_TASKS TO COMPLETE_
(1) Write out everything in the forum thread below on dog chews, from "Pah, cows, bulls, whats" down to "not the meat!".
(2) Answer these questions using the forum thread below on dog chews.
(a) What does Janey153 recommend as less gruesome than a pizzle stick?
(b) What does Goosey say her two are happy with?
(c) How old did Freddie turn on Sunday?

I only just found out today what a pizzle stick is  I'd also recommend a split antler, less gruesome than a bull's willy


----------



## Goosey

Janey153 said:


> I only just found out today what a pizzle stick is  I'd also recommend a split antler, less gruesome than a bull's willy


Oh Lou, even I didn't click earlier when you said it was a cows willy  x


----------



## Janey153

What did you think we were talking about?! Poor pet shop man.... 😊 x


----------



## Goosey

I'm sure he didn't mind , he probably thought we were just a couple of crazy old women 
I think I had a blonde moment until I clicked and remembered cows don't have willies  x


----------



## Janey153

Pah, cows, bulls, whats the difference eh? 

(Sorry sallyanne!)


----------



## DB1

Be careful you lot, after a conversation like this before we started getting some very dodgy spam on the site - not the meat!


----------



## Janey153

I blame that Goosey woman. She's a bad influence 

sorry , point taken


----------



## Goosey

Janey153 said:


> I blame that Goosey woman. She's a bad influence
> 
> sorry , point taken


Don't blame me, I never even heard of them until you mentioned them! My two are happy with their milk biscuits .


----------



## Dexter0615

Well, this thread has degenerated....! Pizzle sticks on order! Thanks. Look at that picture - 'like i'd bite anything!'


----------



## Goosey

Dexter0615 said:


> Well, this thread has degenerated....! Pizzle sticks on order! Thanks. Look at that picture - 'like i'd bite anything!'


He looks like butter wouldn't melt in his mouth, hope he enjoys them and you can enjoy a bit of bite free time. I just find when SIDS biting and a little hyper I take him out for a run to use up his excess energy!


----------



## sallyann

Hi everyone , well Freddie turned 15 weeks on Sunday and during the day is the sweetest calmest cockapoo u could imagine! However , I would be lying if I said he has calmed down in the evening, as we still have that manic hour when he bites everyone , pinches and tries to destroy anything laying around and generally goes mad ! I do find that squeeky toys make him worst unless you can throw them up the top of the garden at least ten or more times and that sometimes wears him out a bit! The rawhide chews help for a while as does a Kong with some dig biscuits wedged inside! But the only think that does calm him really is to shut him away in another room on his own for ten or fifteen minutes. Its hard to do as he cries like a.baby. as he hates to be seperated from us. but he does calm down when he is allowed to re join us. I would say it is getting a bit better as he gets older and he often crashes out before 9pm now which is a good thing! I'm sure as they mature they gradually calm down but with Freddie we are.not quite there yet!!

_STORED DATA_
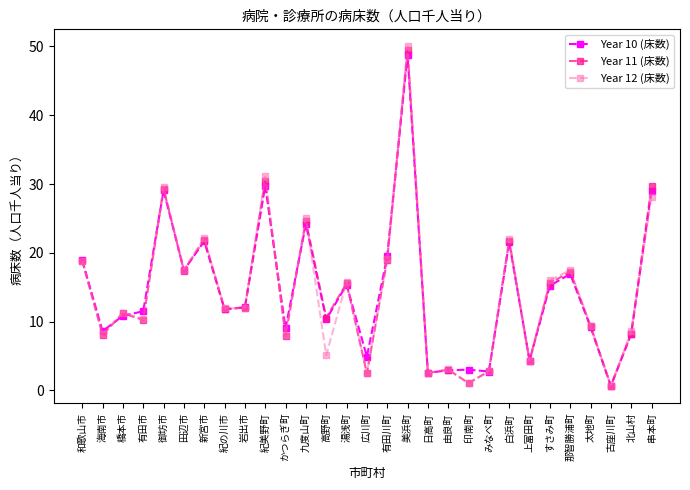

How many lines are shown in the chart?

3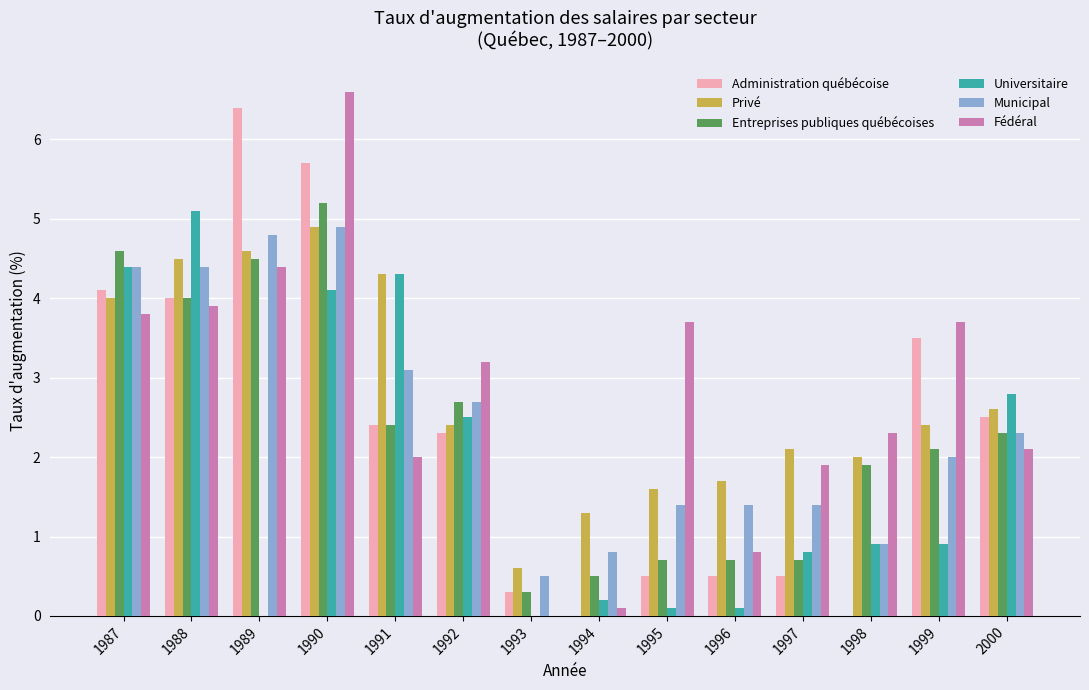

What value does the Privé series have at 1989?

4.6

_EXPECTED RESPONSES_
(1)
Pah, cows, bulls, whats the difference eh? 

(Sorry sallyanne!)


----------



## DB1

Be careful you lot, after a conversation like this before we started getting some very dodgy spam on the site - not the meat!

(2)
(a) A split antler.
(b) Their milk biscuits.
(c) 15 weeks.